Melissa, we’re really excited to be talking with you. Can you tell us a little more about your background?

I’m excited to be a part of the ZIDILIFE movement! My name is Melissa Stockwell and I am an Army veteran and proud Paralympian. My life path took me to a place I never expected but I’m happy with where I am today and happy to be able to share my story with your readers.

ZIDI is swahili for “go beyond” — this is what we encourage our readers to do (go beyond, become greater, seek more). What would you classify as your go beyond moment?

In April of 2004, while serving in the US Army, I lost my left leg from a roadside bomb and found myself lying in the Baghdad ER. I was thankful to be alive but wondered what my new life was going to be like.

My story eventually took me to Walter Reed Army Medical Center where I learned that I was one of the lucky ones. I had three good limbs, my mind, my eyesight and all I was missing was one leg. At that time my “go beyond” moment was just beginning.

What was the most challenging part of this experience or transformation?

I stayed optimistic throughout my recovery and learning to live without my left leg. I knew that things would never be as they had, but I was resolved to make the best of it. Unfortunately, there were too many surgeries and infections with the added challenge of wondering what my new life was going to be like. I knew that I was in good hands and had a great support system.

What was the best or most enlightening part of your experience?

The nurses and doctors who cared for me were amazing — I owe them my life. 52 day after I lost my leg, I got fit with my first prosthetic. This was a big day as I realized that I could still be independent and live my life the way I wanted to. I had always considered myself as an athlete and I knew I wasn’t going to be myself until I got back into athletics. The care I received motivated me and I realized I didn’t have to say goodbye to those dreams.

How has your experience changed you and those in your life?

In many ways losing a leg was actually where my story begins.

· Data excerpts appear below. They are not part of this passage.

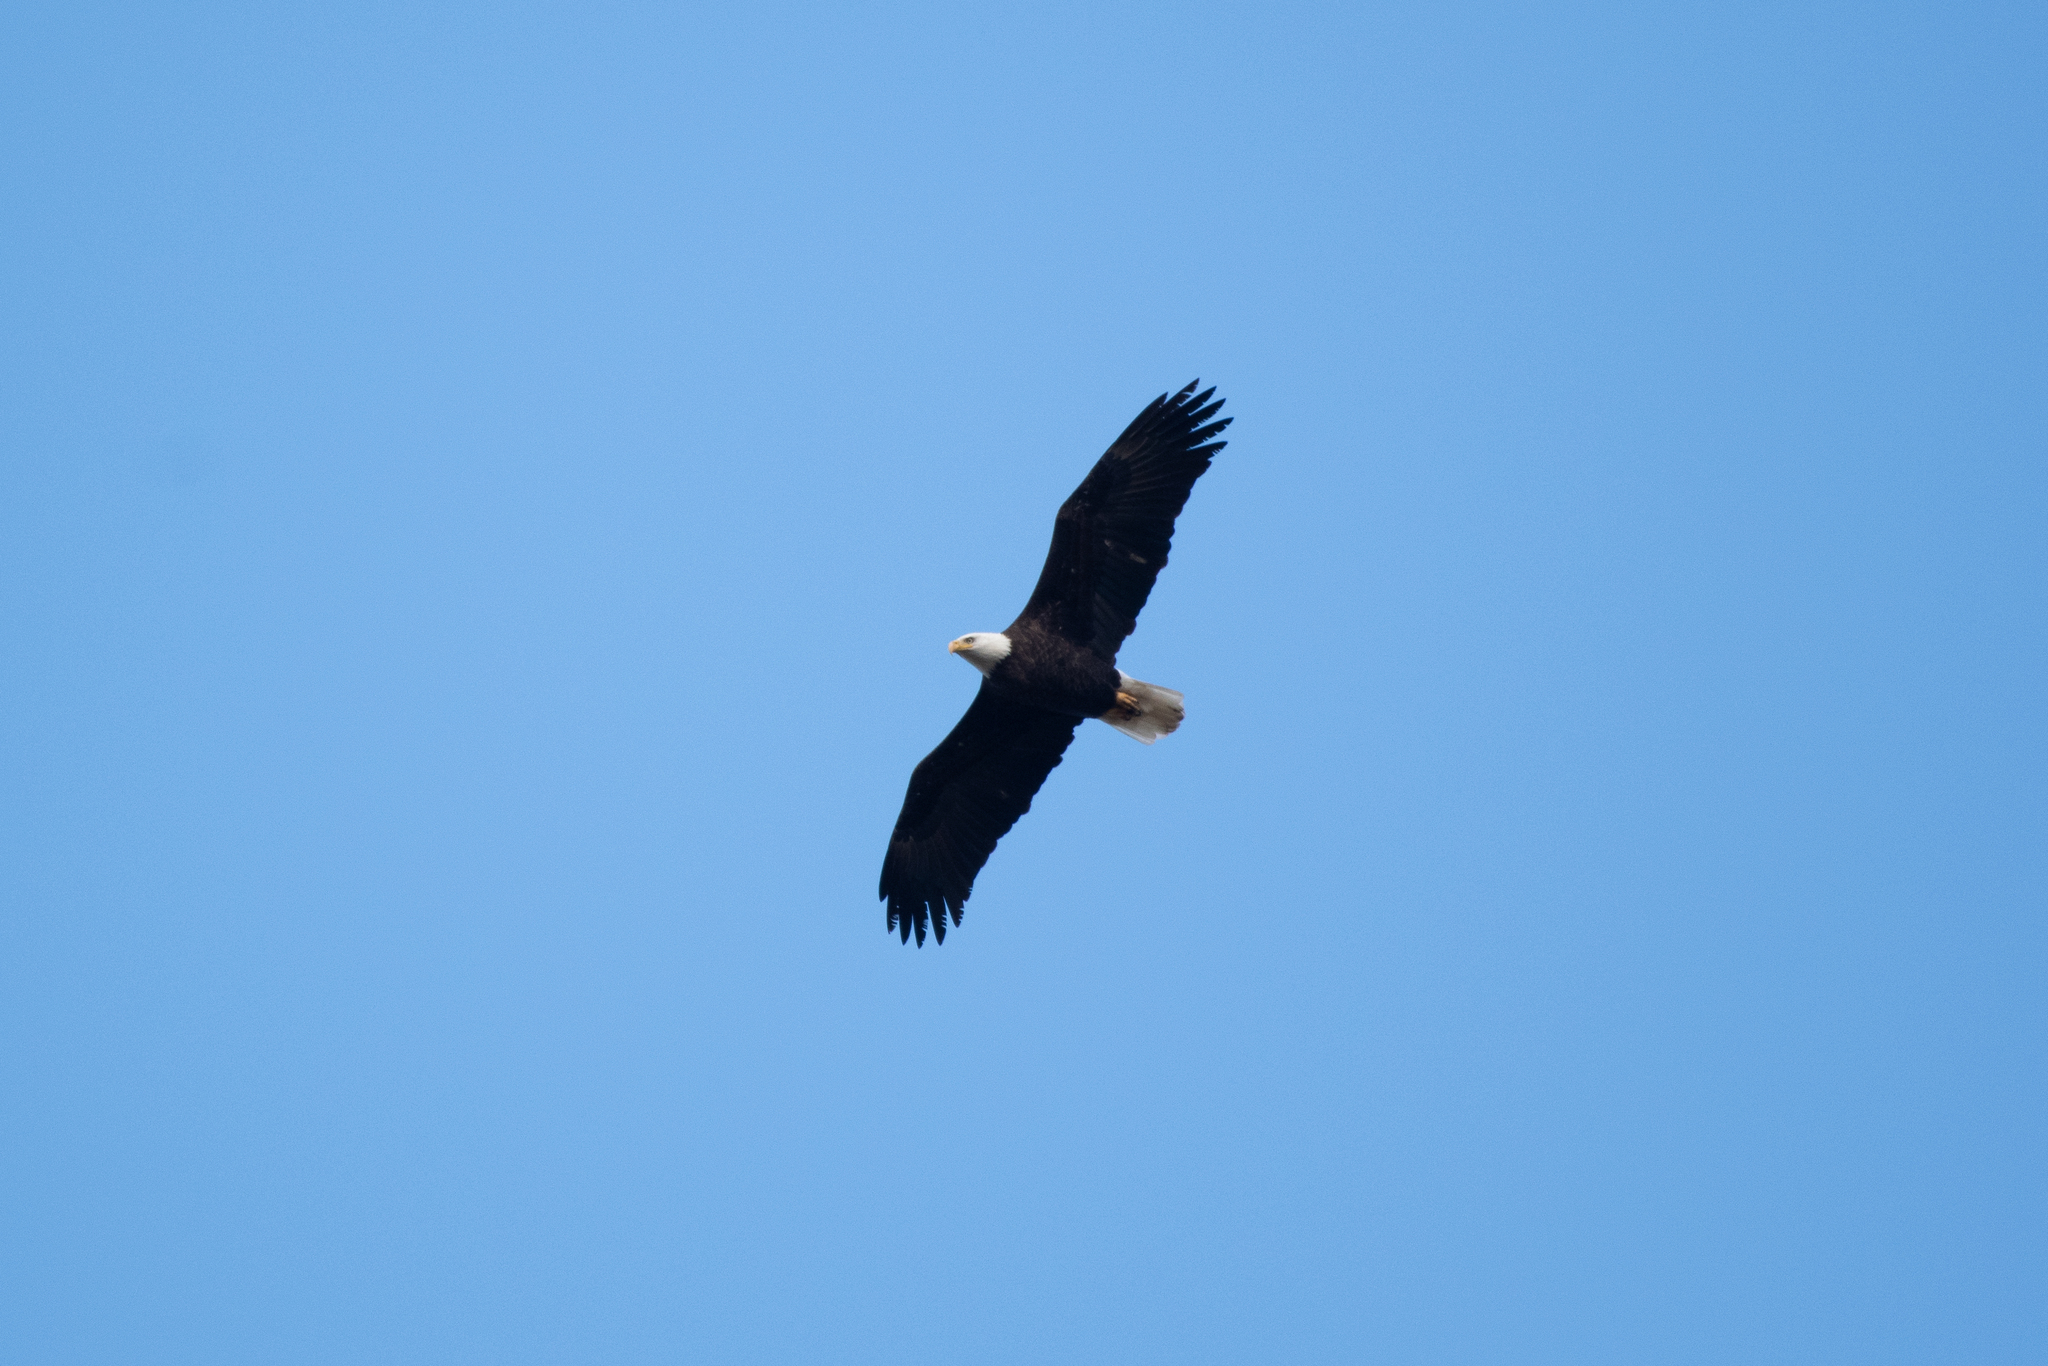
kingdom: Animalia
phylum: Chordata
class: Aves
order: Accipitriformes
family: Accipitridae
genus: Haliaeetus
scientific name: Haliaeetus leucocephalus
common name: Bald eagle
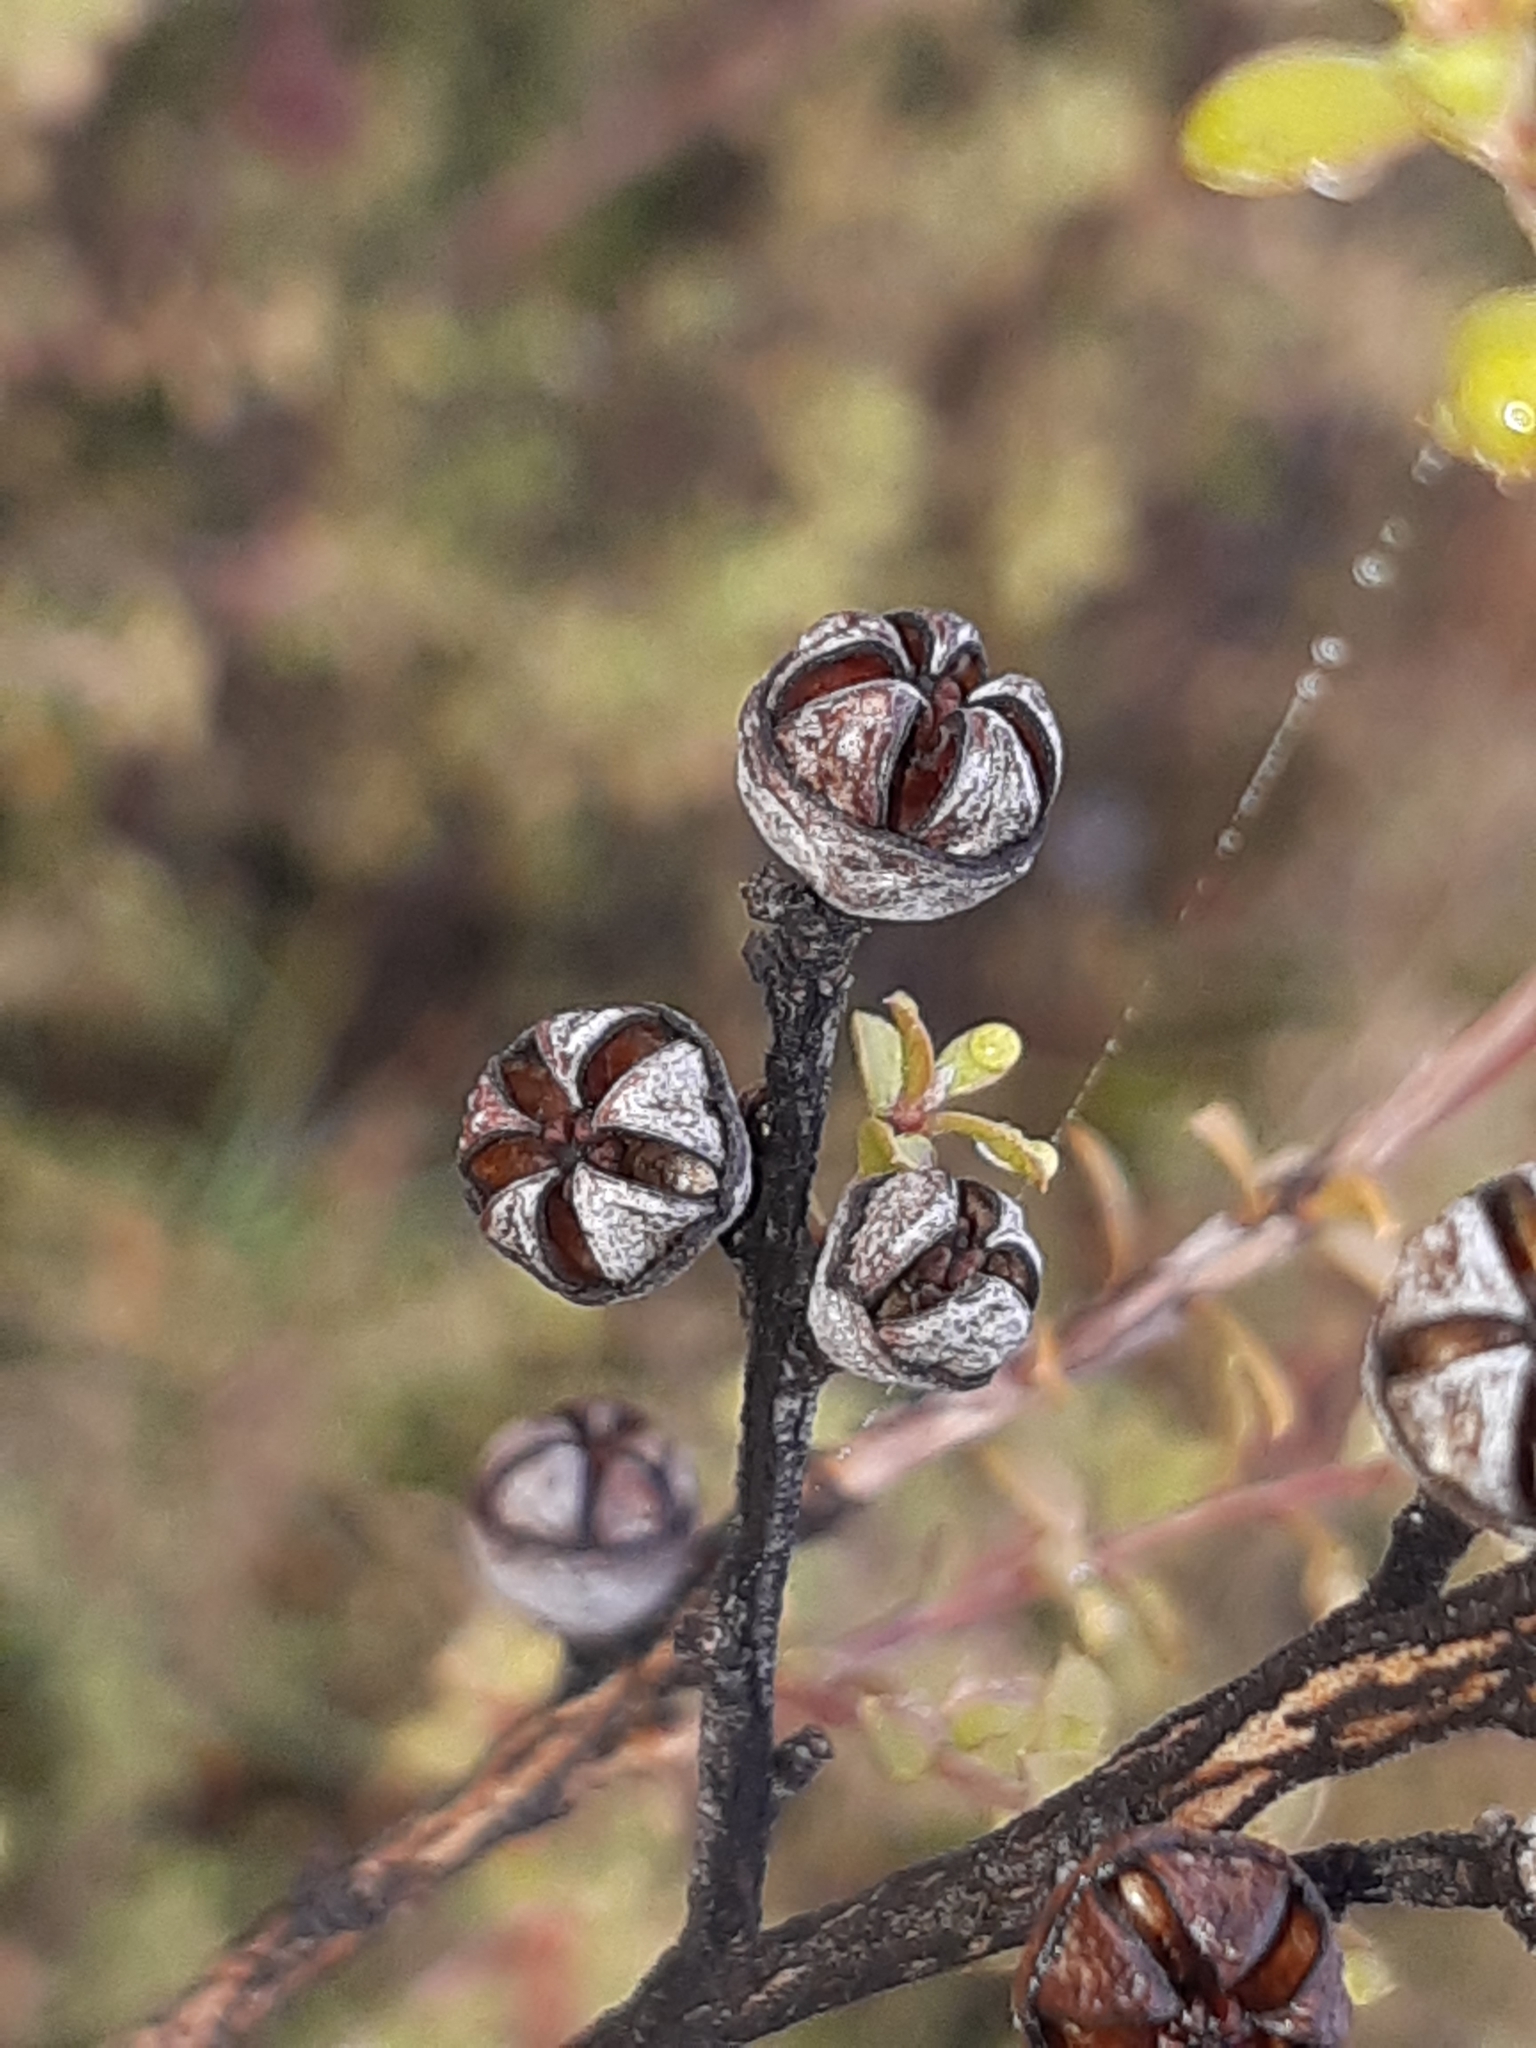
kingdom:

A story of turning tragedy into triumph. I had the support of organizations that helped me understand I could still take on athletic pursuits and do things I never thought possible with two legs, much less with one.

“In many ways losing a leg was actually where my story begins.”

With the help of the Wounded Warrior Project I skied in Breckenridge, Colorado 5 months after my injury. With the help of the Achilles’ Freedom team I was able to handcycle the NYC marathon not long after. The Challenged Athletes Foundation encouraged me to try a triathlon with Operation Rebound. All these events made me feel like I could truly do anything and that my injury had made me better, not bitter.

In 2005, John Register from the United States Olympic Committee’s Paralympic Military and Veteran Program introduced me to the idea of Paralympic Games. At that time I learned that the Paralympic Games in Beijing, China were three years away and if I trained long and hard enough I could make it there. And a dream was born. Training for the 2008 games was a whole new set of challenges but it was a path that was as inspirational as it was tough. I’ve since transitioned my focus to Paratriathalons — proving just how amazing and unexpected life’s journey can be.

What advice do you have for readers in a similar situation, or for anyone facing a new change or challenge that feels insurmountable?

I think it’s important to take life’s twists and turns as they come because you never know where they will take you. I have always been passionate about my country, and am a very proud American.

There are tremendous support systems out there, you just need to be open to them and seek them out. Community and support is key. I appreciate being able to share my story with your readers! We all face challenges in life but it’s how we deal with them that determines how far we can go.